Maitre carré
Au travers de sites dédiés, planches anatomiques et numériques de pièces emblématiques, du trench chez Burberry au carré chez Hermès, les grandes maisons n’ont de cesse de prendre le train en marche du web 2.0 (j’adore dire 2.0, j’ai l’impression de dire Rubik’s Kub, cherche pas). Burberry, donc, précursait en trouvant le bon mélange entre acteurs et langages du web (une blogostar : The Sartorialist, du streetstyle et la participation d’internautes se mettant en scène) et décrassage de l’image classique, statutaire, hiératique associée un temps au trench. Autre parti-pris chez Hermès, qui fait la part belle au carré, à travers une flopée de jeunes égéries « comme sorties de la vraie vie » (images arty low fi, poses in situ), incarnées, donc, shootées par l’établi Matt Irwin dans différentes capitales du monde… En gros, Hermès pour ce carré mode d’emploi utilise les ficelles et le vocabulaire du web sans faire appel à ses protagonistes. Les marques seraient-elles en passe de digérer les recettes de la blogo? Bref.

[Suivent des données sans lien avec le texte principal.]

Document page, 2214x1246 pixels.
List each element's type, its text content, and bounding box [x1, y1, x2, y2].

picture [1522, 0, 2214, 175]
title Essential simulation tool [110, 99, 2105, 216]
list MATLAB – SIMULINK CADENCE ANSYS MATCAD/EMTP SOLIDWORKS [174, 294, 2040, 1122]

Sur la page FaceBook d’Hermès, on nous propose un plan afin de réaliser un bracelet poignée de force-collier de chien en papier. Avec les clous et tout. C’est mon penchant papivole, papivole, amoureuse du vrai faux et maquettiste émérite de prototypes (souliers, sacs, vêtements) en volumes papier qui me fait tomber en adoration devant cette gracieuse idée de la marque. Finalement plus poétique, ludique, créative et inattendue que cette nouvelle débauche de streetstyle bien orchestrée que nous livrent les plus grandes maisons de luxe. (J’avoue, c’est mon côté fanzine qui parle).

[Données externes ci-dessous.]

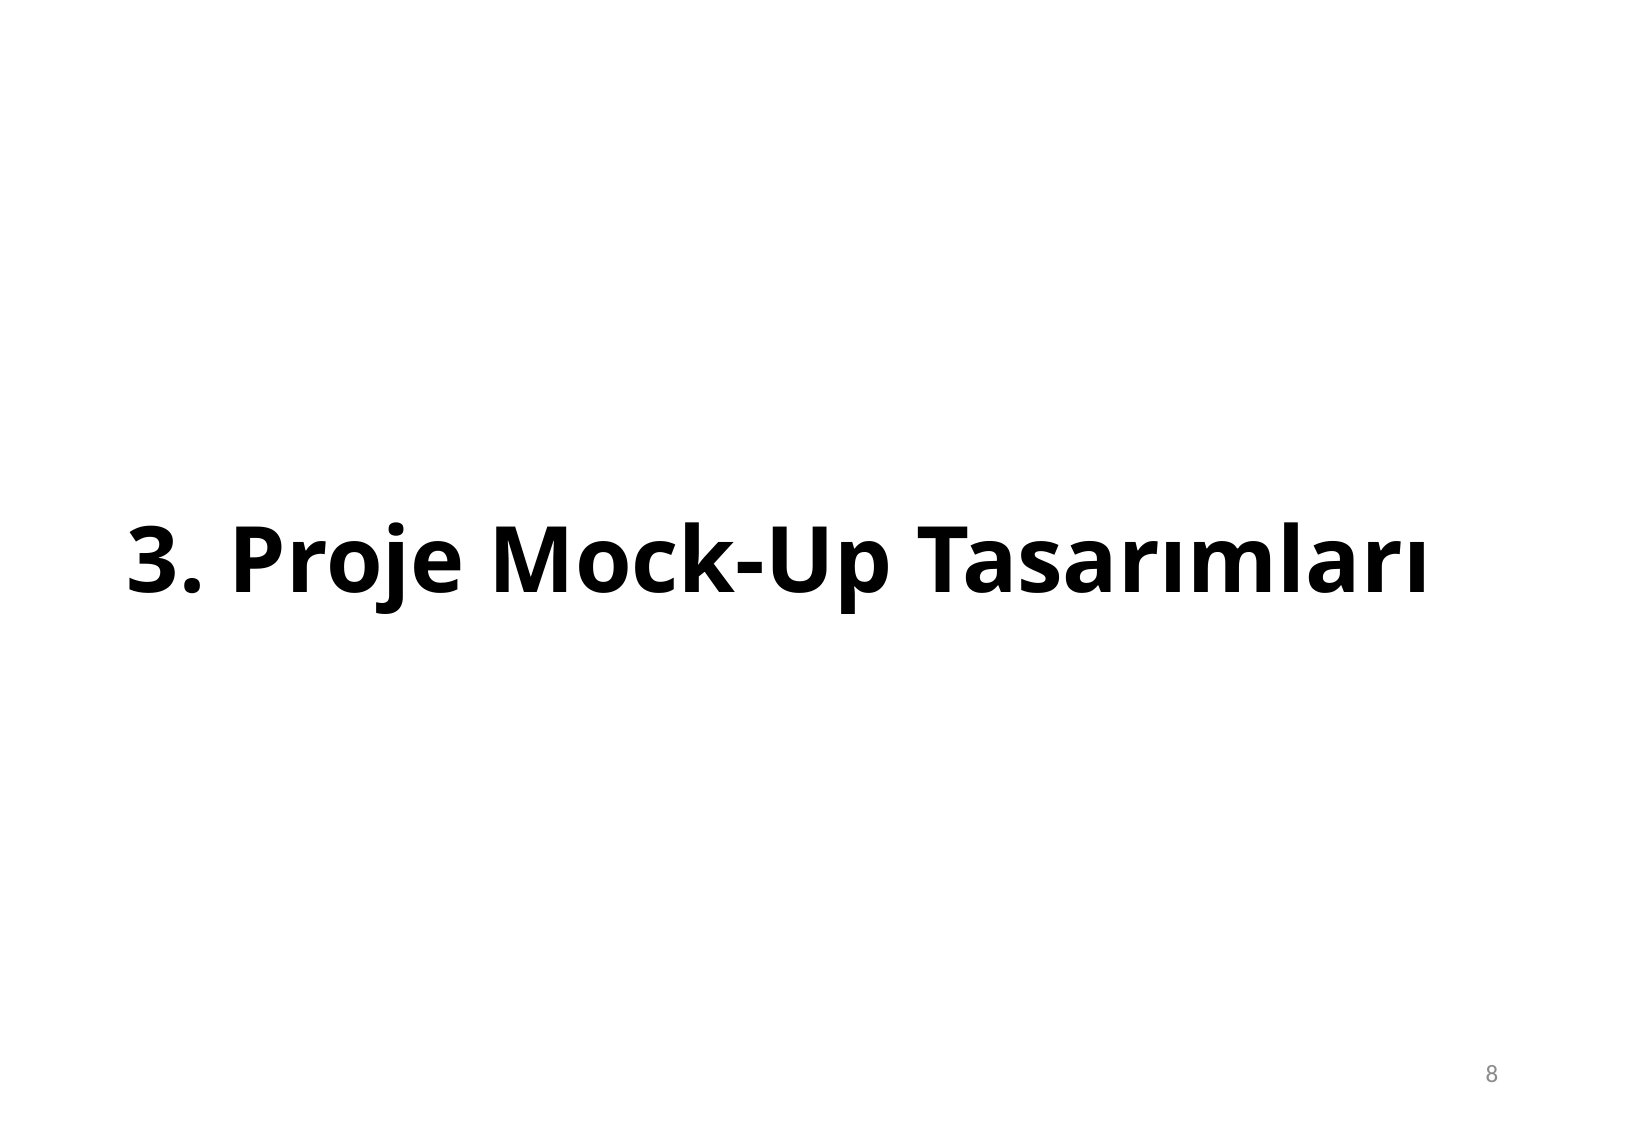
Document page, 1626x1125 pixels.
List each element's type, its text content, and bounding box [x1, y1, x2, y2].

title 3. Proje Mock-Up Tasarımları [111, 223, 1514, 902]
slide_number 8 [1147, 1042, 1514, 1103]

Un homme à mon goût qui arbore un bel appareil photo en bandoulière, vous pouvez être sûre que je fonds comme Mr Freeze au sauna. Si je viens de faire sa rencontre et qu’il se promène à mes côtés dans les rues de Saint-Germain, je deviens bête, ris pour n’importe quoi et deviens horriblement laide quand il s’agit de m’immortaliser. Un photographe, c’est sexy, tout simplement.
Mais le LEICA Hermès, oui, j’aimerais bien l’avoir en main quand je décide de faire un portrait de cette vieille duchesse ruinée sur les bancs du Flore. Mais dans la vraie vie, je crois que je prèfère mon Canon 500D, mon pote Moe et les gueules cassées du XXème pour une série « Tu t’es vu quand t’es pop ».